Copy the following lines word for word.

-*-*-

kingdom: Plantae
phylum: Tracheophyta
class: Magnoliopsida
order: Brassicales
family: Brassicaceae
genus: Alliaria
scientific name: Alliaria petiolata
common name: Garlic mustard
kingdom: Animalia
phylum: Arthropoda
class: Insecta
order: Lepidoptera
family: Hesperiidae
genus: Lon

-*-*-

WRITTEN REPLY:
kingdom: Plantae
phylum: Tracheophyta
class: Magnoliopsida
order: Brassicales
family: Brassicaceae
genus: Alliaria
scientific name: Alliaria petiolata
common name: Garlic mustard
kingdom: Animalia
phylum: Arthropoda
class: Insecta
order: Lepidoptera
family: Hesperiidae
genus: Lon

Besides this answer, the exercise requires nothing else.